JSS : Quelles sont vos
relations avec la juridiction unifiée du brevet ?
C.P. : Le
CMS, qui est le système informatique, est très compliqué à utiliser. Des
formations sont régulièrement organisées par des associations ou les instances
officielles pour que cela fonctionne mieux. L’outil est en cours
d’amélioration.
D’un point de vue humain,
comme toutes les instances européennes, le greffe et le personnel sont très
disponible. Tout est très fluide, c’est très agréable. C’est rare de voir cela lorsque
l’on a un point de vue français par rapport à l’accès aux juridictions.
« La
juridiction unifiée du brevet a ouvert de nouvelles options. »
Damien
Colombié, mandataire en brevets européens et conseil en propriété
intellectuelle
JSS : La JUB avait pour
but de simplifier la gestion des brevets pour les entreprises.

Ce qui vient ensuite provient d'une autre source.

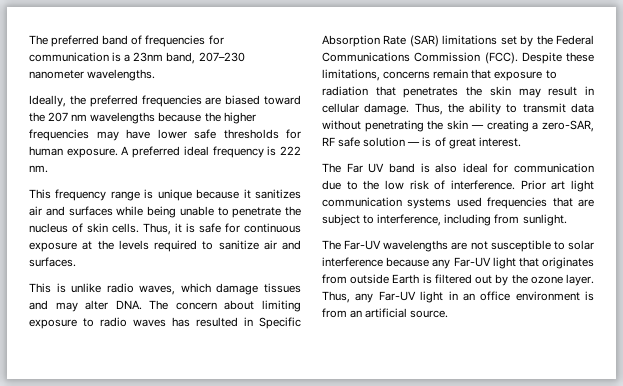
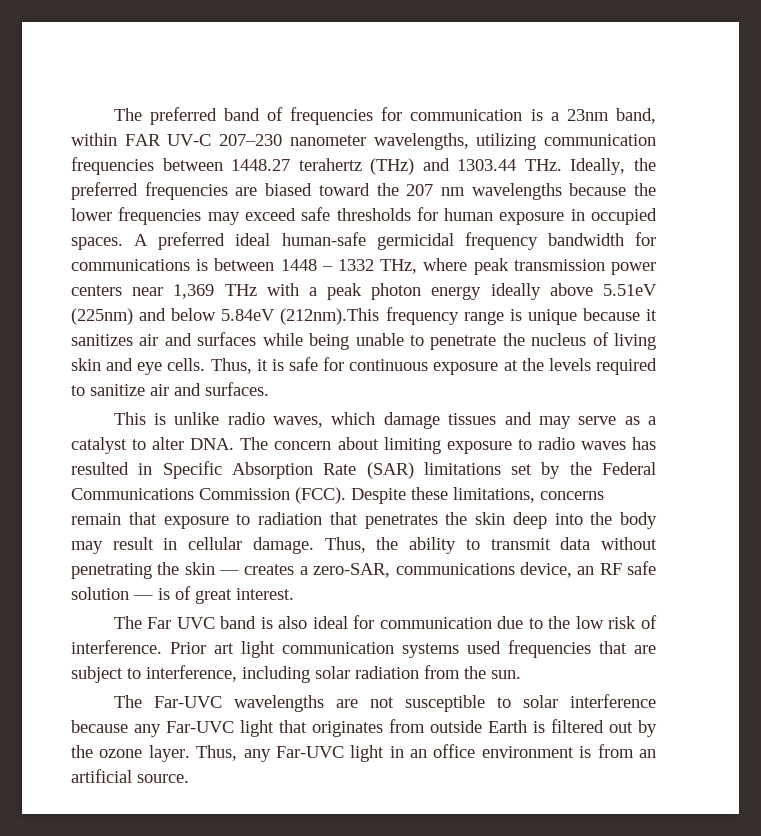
[198,52,245,62] [29,69,156,81] 207–230 nanometer wavelengths. // -> [71,133,656,150] [71,157,562,175] within FAR UV-C 207–230 nanometer wavelengths, utilizing communication frequencies between 1448.27 terahertz (THz) and 1303.44 THz.
[223,112,256,124] higher -> [71,208,112,221] lower
[126,129,187,139] have lower -> [244,208,296,221] exceed
[66,146,301,158] [29,165,48,173] [29,189,51,199] exposure. A preferred ideal frequency is 222 nm. // This -> [499,208,657,225] [71,232,656,250] [71,258,656,275] [71,283,657,300] [71,308,380,325] exposure in occupied spaces. A preferred ideal human-safe germicidal frequency bandwidth for communications is between 1448 – 1332 THz, where peak transmission power centers near 1,369 THz with a peak photon energy ideally above 5.51eV (225nm) and below 5.84eV (212nm).This
[87,223,108,233] skin -> [614,333,656,350] [71,358,163,375] living skin and eye
(78, 307) none -> [578,416,657,425] [71,437,147,454] serve as a catalyst to
(511, 91) none -> [512,512,657,529] deep into the body
[486,120,529,132] creating -> [244,564,295,575] creates
(594, 126) none -> [395,562,595,578] communications device, an
[368,163,385,173] UV -> [176,617,215,629] UVC
[494,214,567,226] [322,240,382,250] from sunlight. // The Far-UV -> [315,665,521,679] [113,695,222,708] solar radiation from the sun. // The Far-UVC
[453,257,491,267] Far-UV -> [166,721,234,733] Far-UVC
[378,291,416,301] Far-UV -> [275,746,344,758] Far-UVC

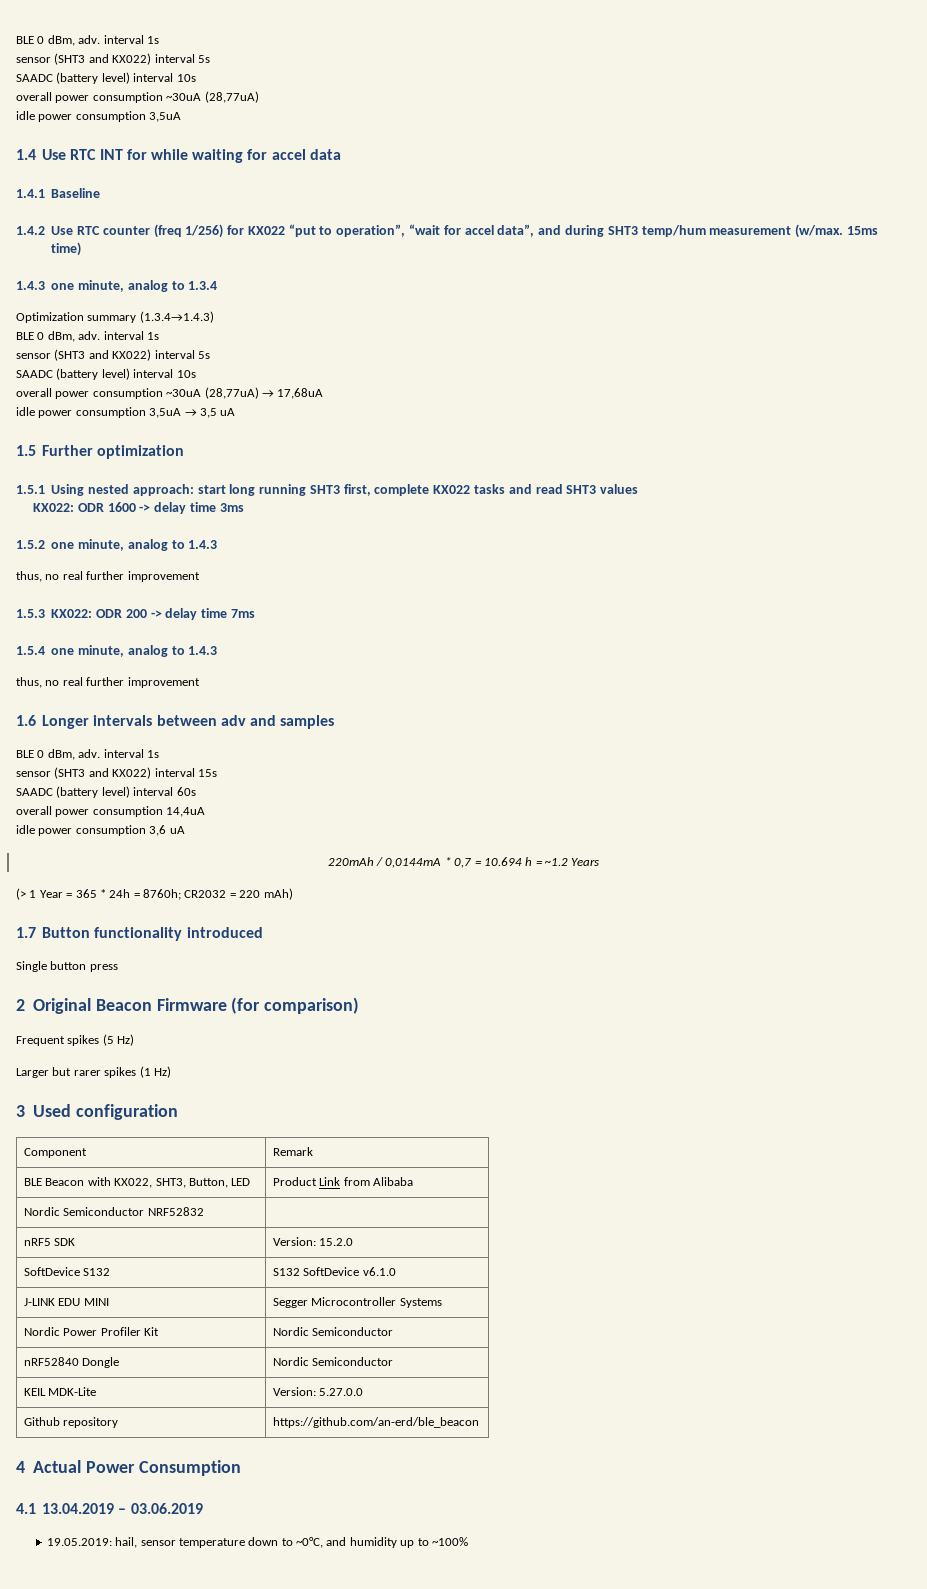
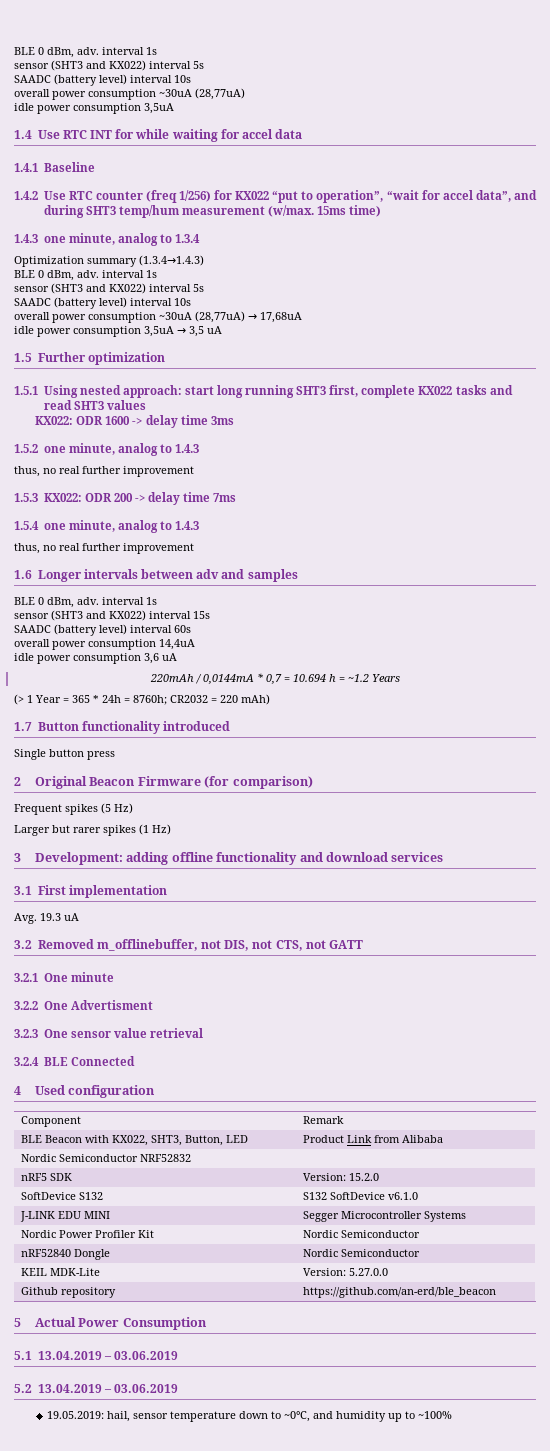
(25, 1111) none -> [35,852,444,865] [14,885,167,898] [14,913,79,924] [14,939,364,951] [14,972,114,982] [14,1000,153,1010] [14,1028,203,1038] [14,1056,135,1066] [14,1086,21,1095] Development: adding offline functionality and download services // 3.1 First implementation // Avg. 19.3 uA // 3.2 Removed m_offlinebuffer, not DIS, not CTS, not GATT // 3.2.1 One minute // 3.2.2 One Advertisment // 3.2.3 One sensor value retrieval // 3.2.4 BLE Connected // 4
[16,1461,25,1473] 4 -> [14,1318,21,1327] 5
[16,1503,203,1514] 4.1 13.04.2019 – 03.06.2019 -> [14,1351,178,1360] [14,1384,178,1393] 5.1 13.04.2019 – 03.06.2019 // 5.2 13.04.2019 – 03.06.2019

Mission réussie
?
D.C. : Au
contraire, elle a ouvert de nouvelles options. Comme le système cohabite avec
un système existant, vous avez ajouté une couche supplémentaire.
Mais la volonté est
effectivement de simplifier. Par exemple, si un contrefacteur agit dans cinq
pays, ce sera beaucoup plus simple d’aller devant la JUB et de faire une seule
action devant une seule cour.
Mais en même temps, vous
augmentez vos options à la fois en attaque et en défense. Nous sommes en ce
moment sur une grosse affaire plurinationale en défense. Dans ce cas, il faut
réfléchir avec une dimension supplémentaire, qui est celle de la JUB. Cela ne
simplifie finalement pas beaucoup les choses.
À l’inverse, en attaque, cela
donne des possibilités supplémentaires sur lesquelles se questionner. Certains acteurs
très ouverts à lancer des stratégies y voient un terrain de jeu supplémentaire.

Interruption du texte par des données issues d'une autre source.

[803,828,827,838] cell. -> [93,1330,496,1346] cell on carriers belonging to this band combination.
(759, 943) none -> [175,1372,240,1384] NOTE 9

Pour un justiciable lambda, c’est un peu plus compliqué de gérer cette nouvelle
dimension.
JSS : Quelles sont les
évolutions à venir pour la JUB ? Il était notamment question l’an dernier de
l’ouverture d’une nouvelle section de la division centrale à Milan, qui n’est
pas encore effective…
C.P. :
Milan est un serpent de mer. Les Italiens ont déjà eu l’occasion d’annoncer que
c’était ouvert, alors que ça ne l’était pas. Mais cela finira par arriver, il
n’y a pas de doute.
La JUB va très certainement
connaitre un élargissement, puis que nous allons passer de 17 à 24 pays. Il
reste la question de l’Espagne, qui visiblement n’est pas près de rejoindre le
système. Mais j’imagine mal le pays rester en dehors du système ad vitam æternam.
On serait également ravis que
l’Angleterre revienne, mais ce ne sera pas pour tout de suite.
Je me pose aussi la question
du centre d’arbitrage et de médiation dont nous n’avons pas encore entendu
parler. Pour nous en France, la médiation est devenue quotidienne quand on
parle de propriété intellectuelle. Pourtant, je n’ai pas vu d’affaires partant
là-bas, ce qui est assez étonnant. Mais c’est peut-être pour des raisons de
confidentialité que ce centre reste discret.